# Forcing a compiler after cloning "something" from github.



## Alain De Vos (Nov 6, 2021)

I know how to force a compiler when building a freebsd port.

But when i clone some random stuff i found on github i also want to force a certain compiler when isuing gmake. How do i do ?
Set a simple environment flag?
Edit a makefile?
Edit a config file?
It depends on the build tools used?


----------



## ct85711 (Nov 6, 2021)

The normal convention used between the various make files; is using the environmental variables of CC and CXX.  So I'd recommend you check the makefile first to see if they specified a particular compiler.
https://www.gnu.org/software/make/manual/html_node/Implicit-Variables.html


----------



## ralphbsz (Nov 6, 2021)

Depends on the make file.

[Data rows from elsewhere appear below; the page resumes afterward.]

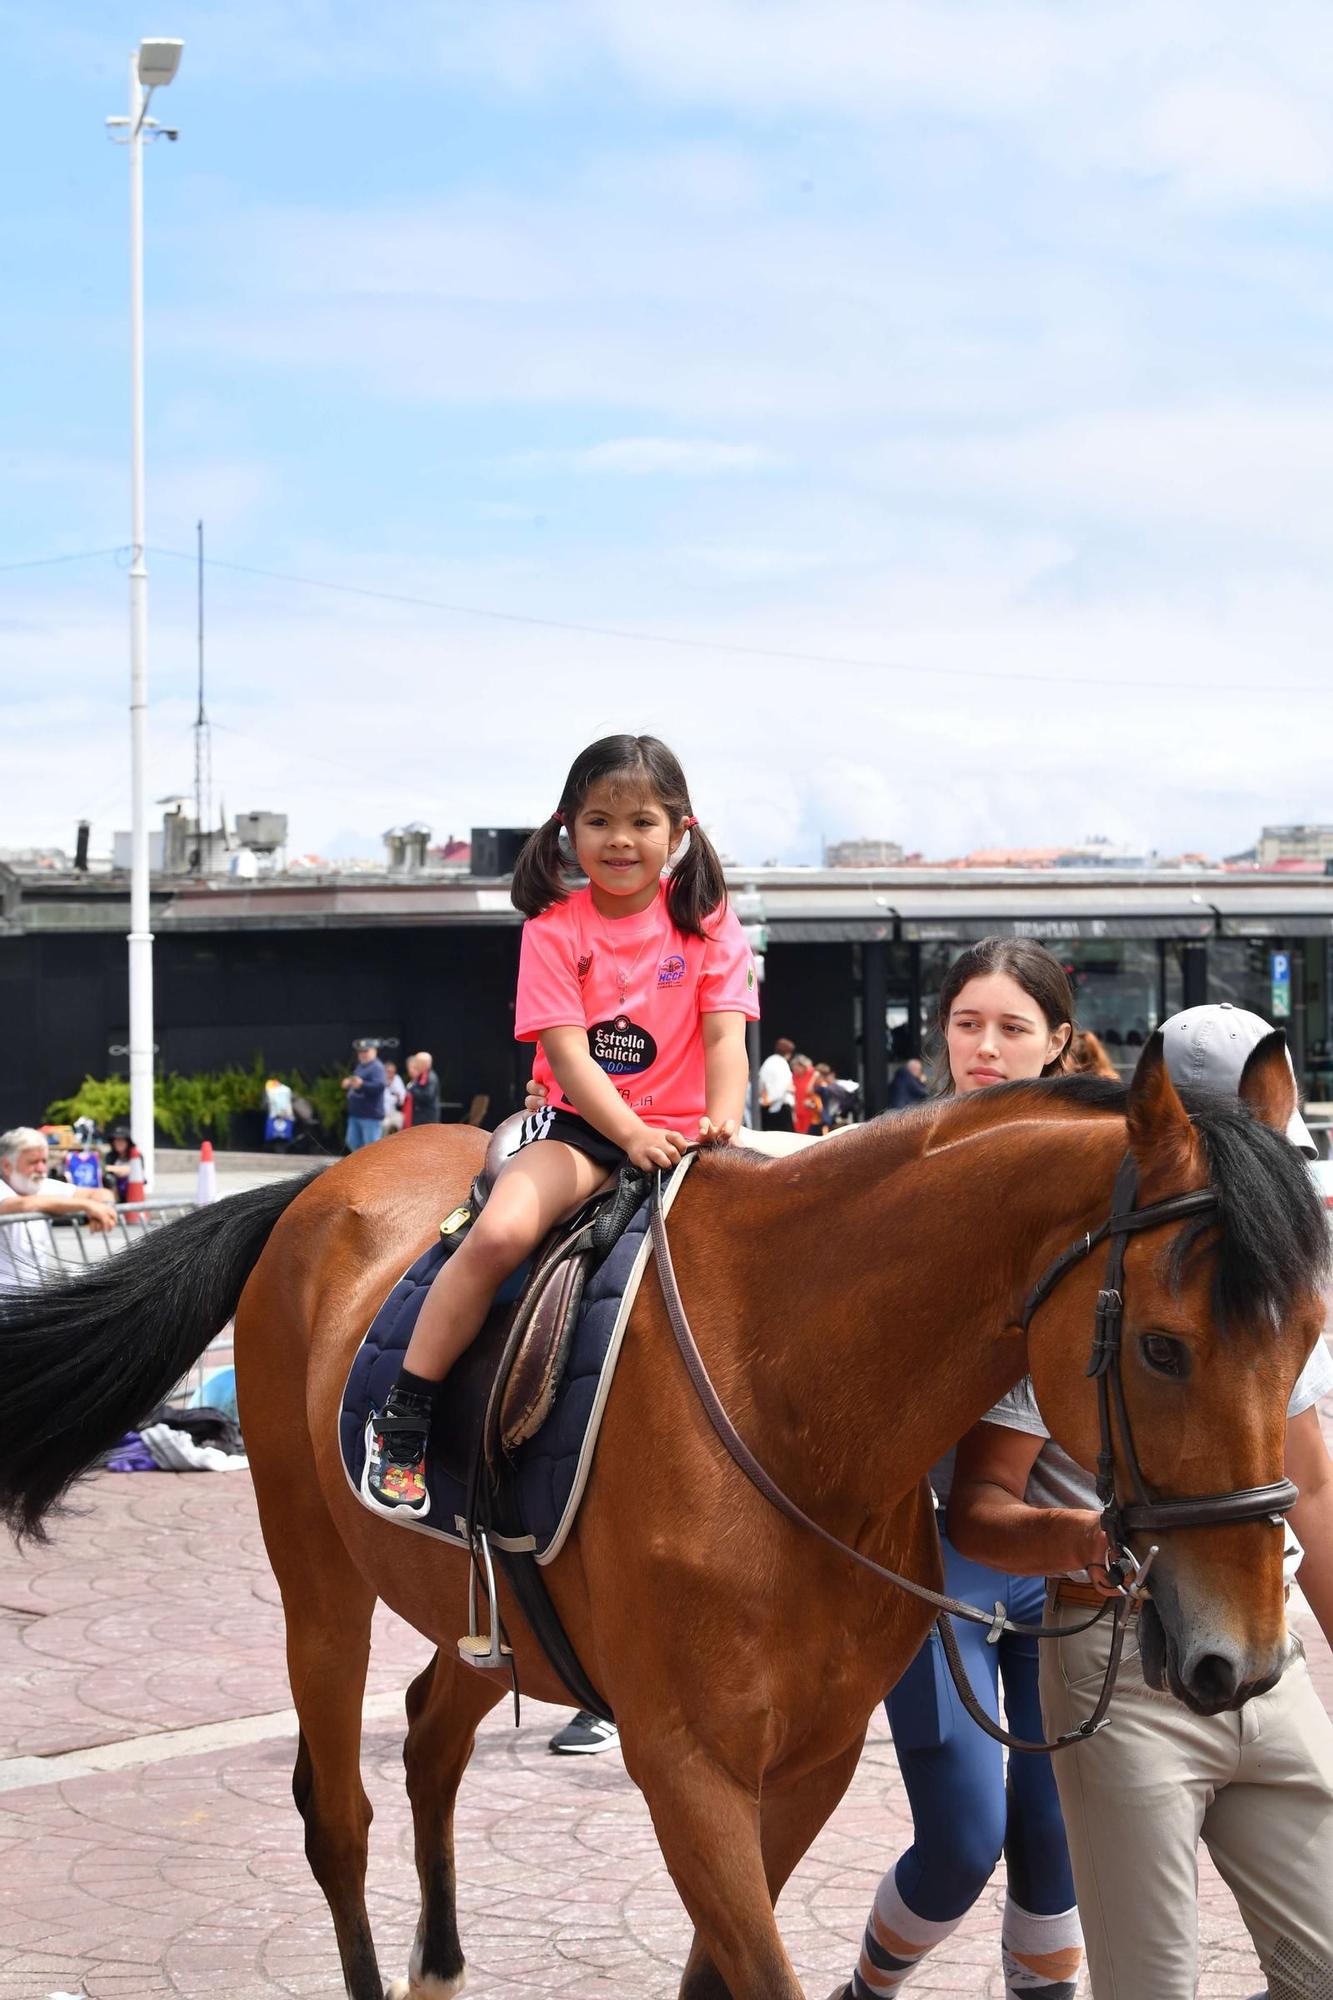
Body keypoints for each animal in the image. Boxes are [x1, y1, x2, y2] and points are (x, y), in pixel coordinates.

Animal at [2, 1032, 1320, 2000]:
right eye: (1162, 1346)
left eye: (1310, 1332)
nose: (1242, 1658)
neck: (787, 1402)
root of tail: (315, 1193)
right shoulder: (688, 1766)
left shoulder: (809, 1761)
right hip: (318, 1582)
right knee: (339, 1813)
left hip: (485, 1609)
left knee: (429, 1739)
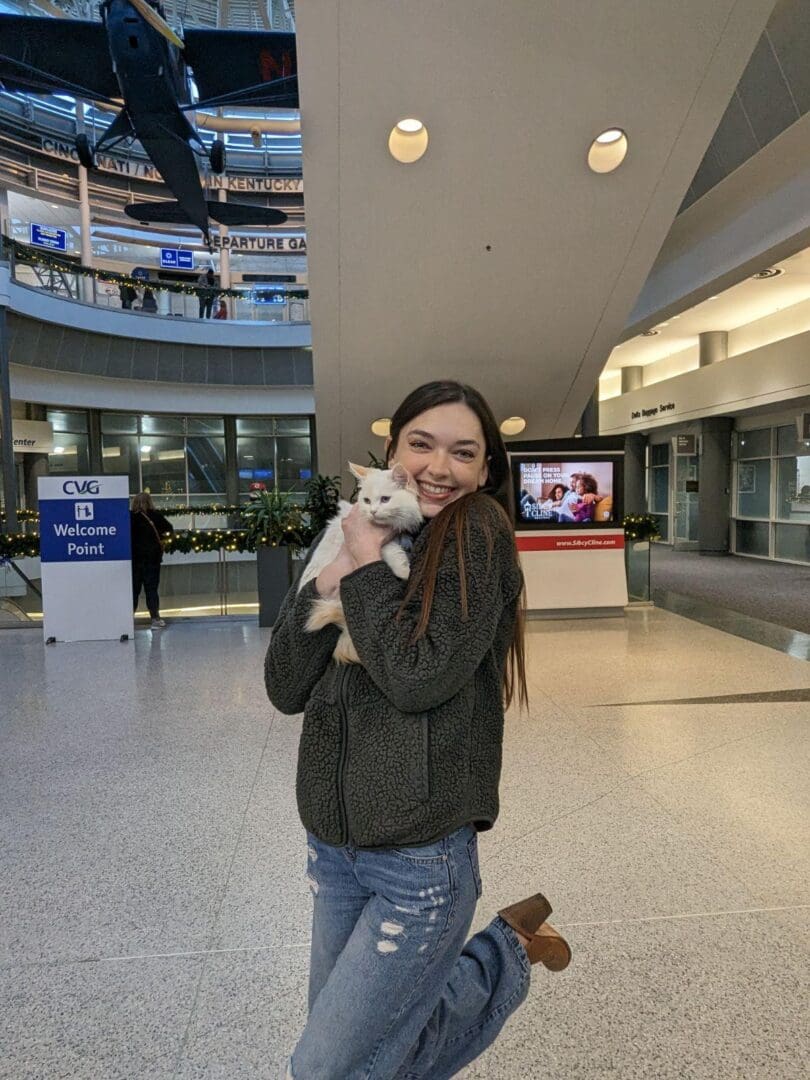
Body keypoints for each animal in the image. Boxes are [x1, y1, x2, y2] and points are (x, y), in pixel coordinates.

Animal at [298, 460, 425, 660]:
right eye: (366, 501)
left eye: (385, 499)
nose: (372, 511)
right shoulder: (379, 543)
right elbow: (394, 553)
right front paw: (405, 571)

Theoretically, it should be sufficient to say "CC=xxx gmake", since a very simple make file will just use the CC variable for running the C compiler. Obviously, for other languages you have to use different flags, like CXX for C++, FC for Fortran, and so on.

In practice, you probably need to edit and understand the make file. Most have considerable amount of logic to select the correct compiler. They might use automake, imake, or a variety of other meta-make tools. In most cases, different compilers use different flags, so you at least need to also set CFLAGS (or CXXFLAGS...), but in practice edit the makefile.


----------